Material supplied |
═══

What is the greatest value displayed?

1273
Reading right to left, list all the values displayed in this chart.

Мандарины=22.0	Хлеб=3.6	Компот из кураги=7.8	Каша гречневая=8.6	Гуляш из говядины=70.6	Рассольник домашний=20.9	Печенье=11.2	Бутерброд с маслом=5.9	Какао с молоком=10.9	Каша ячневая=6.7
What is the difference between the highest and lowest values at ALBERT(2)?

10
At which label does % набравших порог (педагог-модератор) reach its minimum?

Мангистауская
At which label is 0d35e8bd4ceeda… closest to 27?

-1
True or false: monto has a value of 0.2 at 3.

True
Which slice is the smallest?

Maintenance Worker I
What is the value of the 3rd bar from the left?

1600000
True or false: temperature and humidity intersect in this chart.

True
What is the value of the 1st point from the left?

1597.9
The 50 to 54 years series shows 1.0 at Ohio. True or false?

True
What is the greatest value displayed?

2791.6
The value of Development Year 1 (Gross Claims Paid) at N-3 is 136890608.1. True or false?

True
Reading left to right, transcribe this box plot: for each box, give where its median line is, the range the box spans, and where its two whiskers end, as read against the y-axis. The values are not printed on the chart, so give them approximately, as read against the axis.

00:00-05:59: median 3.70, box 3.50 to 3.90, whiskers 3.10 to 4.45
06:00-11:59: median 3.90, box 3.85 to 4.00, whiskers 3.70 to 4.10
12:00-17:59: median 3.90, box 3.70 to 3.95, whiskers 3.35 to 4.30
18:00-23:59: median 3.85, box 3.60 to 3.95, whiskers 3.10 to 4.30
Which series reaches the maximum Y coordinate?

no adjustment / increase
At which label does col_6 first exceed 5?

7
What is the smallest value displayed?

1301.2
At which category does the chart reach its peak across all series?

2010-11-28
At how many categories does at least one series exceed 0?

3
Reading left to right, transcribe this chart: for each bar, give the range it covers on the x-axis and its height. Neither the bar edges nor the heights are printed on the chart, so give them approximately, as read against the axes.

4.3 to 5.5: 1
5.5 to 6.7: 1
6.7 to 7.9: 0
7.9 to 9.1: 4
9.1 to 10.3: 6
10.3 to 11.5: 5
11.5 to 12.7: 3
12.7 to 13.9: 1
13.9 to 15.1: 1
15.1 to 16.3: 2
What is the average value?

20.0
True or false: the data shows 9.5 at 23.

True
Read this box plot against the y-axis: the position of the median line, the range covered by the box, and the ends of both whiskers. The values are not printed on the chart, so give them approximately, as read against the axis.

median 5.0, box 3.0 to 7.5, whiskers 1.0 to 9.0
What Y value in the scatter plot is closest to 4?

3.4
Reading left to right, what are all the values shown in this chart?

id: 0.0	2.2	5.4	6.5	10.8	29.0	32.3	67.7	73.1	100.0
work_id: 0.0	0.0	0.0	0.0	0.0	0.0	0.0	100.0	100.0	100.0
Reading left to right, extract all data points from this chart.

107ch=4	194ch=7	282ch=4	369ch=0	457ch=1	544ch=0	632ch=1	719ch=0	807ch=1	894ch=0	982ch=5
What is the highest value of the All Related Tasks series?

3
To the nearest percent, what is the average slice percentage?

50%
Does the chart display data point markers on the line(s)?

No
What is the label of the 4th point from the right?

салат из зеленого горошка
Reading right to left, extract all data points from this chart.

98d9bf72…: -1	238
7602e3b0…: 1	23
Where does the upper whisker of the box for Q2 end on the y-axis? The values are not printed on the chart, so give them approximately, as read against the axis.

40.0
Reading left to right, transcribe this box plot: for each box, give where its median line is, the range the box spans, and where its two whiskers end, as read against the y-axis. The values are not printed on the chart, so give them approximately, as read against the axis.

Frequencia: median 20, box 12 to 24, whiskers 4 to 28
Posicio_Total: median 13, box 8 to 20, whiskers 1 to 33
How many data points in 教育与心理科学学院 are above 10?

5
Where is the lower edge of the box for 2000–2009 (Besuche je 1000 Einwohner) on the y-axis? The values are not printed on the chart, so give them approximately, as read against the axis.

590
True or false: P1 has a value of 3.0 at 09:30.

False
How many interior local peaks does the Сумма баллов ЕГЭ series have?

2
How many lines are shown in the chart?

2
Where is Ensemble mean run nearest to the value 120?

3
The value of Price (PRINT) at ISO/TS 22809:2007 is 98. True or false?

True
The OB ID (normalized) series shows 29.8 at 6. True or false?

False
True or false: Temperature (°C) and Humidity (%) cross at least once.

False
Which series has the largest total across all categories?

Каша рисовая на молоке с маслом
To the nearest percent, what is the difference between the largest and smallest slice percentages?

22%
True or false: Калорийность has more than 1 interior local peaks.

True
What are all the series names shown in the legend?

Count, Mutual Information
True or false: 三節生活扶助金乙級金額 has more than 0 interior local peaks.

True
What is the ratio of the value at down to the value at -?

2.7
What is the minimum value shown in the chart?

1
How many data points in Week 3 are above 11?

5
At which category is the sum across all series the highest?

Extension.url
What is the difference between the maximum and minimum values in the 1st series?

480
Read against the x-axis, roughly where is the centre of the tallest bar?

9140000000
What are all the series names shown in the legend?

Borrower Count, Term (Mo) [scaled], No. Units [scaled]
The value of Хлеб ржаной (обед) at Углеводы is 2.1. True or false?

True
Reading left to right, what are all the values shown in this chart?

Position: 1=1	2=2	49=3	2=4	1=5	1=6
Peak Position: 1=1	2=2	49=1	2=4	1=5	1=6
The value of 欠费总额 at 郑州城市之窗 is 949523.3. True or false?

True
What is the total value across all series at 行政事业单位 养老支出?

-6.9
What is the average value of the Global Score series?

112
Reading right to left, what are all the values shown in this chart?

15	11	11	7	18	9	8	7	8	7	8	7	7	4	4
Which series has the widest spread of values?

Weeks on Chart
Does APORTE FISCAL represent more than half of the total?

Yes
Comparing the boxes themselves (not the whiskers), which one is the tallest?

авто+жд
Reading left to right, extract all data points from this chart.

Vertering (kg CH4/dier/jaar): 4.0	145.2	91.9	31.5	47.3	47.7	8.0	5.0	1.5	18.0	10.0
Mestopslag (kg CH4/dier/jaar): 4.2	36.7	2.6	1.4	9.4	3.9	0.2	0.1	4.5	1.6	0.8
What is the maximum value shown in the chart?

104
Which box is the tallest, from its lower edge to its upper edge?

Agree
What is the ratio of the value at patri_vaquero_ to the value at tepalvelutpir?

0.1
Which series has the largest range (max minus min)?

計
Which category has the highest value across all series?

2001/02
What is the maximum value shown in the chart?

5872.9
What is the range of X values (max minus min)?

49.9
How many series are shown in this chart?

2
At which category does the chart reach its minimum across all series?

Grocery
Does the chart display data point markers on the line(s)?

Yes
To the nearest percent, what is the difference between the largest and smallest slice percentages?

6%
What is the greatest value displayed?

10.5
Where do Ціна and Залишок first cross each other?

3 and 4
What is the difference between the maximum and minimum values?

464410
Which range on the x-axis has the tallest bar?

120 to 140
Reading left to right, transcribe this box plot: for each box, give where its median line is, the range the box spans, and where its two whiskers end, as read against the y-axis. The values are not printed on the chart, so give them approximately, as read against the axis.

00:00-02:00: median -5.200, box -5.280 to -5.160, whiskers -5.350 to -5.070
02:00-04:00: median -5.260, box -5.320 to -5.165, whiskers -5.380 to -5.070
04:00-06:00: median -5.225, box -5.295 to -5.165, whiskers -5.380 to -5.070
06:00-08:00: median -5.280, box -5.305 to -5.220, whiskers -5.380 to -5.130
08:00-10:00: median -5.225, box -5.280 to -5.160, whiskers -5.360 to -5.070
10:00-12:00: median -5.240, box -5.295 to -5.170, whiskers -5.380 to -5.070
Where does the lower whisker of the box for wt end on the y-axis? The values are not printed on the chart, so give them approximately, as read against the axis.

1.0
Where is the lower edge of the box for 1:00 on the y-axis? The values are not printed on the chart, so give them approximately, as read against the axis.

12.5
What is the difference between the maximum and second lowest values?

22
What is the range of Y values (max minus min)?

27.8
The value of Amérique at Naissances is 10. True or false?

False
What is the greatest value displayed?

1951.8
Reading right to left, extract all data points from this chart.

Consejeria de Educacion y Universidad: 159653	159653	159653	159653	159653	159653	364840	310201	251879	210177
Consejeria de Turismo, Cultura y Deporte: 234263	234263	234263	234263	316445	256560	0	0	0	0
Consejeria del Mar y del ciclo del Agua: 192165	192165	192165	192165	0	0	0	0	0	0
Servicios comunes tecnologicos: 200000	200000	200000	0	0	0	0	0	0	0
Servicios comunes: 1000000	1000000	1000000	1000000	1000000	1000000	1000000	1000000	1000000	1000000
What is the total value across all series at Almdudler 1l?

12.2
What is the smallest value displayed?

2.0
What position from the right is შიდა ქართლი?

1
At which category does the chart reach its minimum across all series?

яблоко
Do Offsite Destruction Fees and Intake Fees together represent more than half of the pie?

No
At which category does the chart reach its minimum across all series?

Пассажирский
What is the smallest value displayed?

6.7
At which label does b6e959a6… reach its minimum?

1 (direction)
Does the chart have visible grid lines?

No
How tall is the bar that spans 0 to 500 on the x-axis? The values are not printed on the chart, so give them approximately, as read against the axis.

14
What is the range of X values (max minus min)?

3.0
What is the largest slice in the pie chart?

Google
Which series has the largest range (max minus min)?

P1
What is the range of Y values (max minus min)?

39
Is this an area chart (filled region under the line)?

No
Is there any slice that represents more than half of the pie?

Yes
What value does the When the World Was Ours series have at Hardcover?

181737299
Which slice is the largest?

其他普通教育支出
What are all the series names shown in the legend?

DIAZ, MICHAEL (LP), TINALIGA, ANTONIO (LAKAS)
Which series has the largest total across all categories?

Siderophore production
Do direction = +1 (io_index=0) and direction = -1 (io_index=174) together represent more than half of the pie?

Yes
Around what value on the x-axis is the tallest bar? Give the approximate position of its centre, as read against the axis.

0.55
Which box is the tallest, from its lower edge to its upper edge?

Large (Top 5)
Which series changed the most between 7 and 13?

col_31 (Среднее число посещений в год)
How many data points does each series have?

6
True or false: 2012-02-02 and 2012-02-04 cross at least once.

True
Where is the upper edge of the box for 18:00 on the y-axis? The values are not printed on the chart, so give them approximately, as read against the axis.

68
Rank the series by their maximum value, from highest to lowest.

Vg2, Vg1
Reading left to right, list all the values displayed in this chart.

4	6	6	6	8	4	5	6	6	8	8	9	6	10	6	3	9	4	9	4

═══

What this task involves |
Change every "label" to "category" in the rows from the start through the line containing "What is the value of the 1st", inclusive, and give those lines again with nothing else changed.

Solution for this exercise |
What is the greatest value displayed?

1273
Reading right to left, list all the values displayed in this chart.

Мандарины=22.0	Хлеб=3.6	Компот из кураги=7.8	Каша гречневая=8.6	Гуляш из говядины=70.6	Рассольник домашний=20.9	Печенье=11.2	Бутерброд с маслом=5.9	Какао с молоком=10.9	Каша ячневая=6.7
What is the difference between the highest and lowest values at ALBERT(2)?

10
At which category does % набравших порог (педагог-модератор) reach its minimum?

Мангистауская
At which category is 0d35e8bd4ceeda… closest to 27?

-1
True or false: monto has a value of 0.2 at 3.

True
Which slice is the smallest?

Maintenance Worker I
What is the value of the 3rd bar from the left?

1600000
True or false: temperature and humidity intersect in this chart.

True
What is the value of the 1st point from the left?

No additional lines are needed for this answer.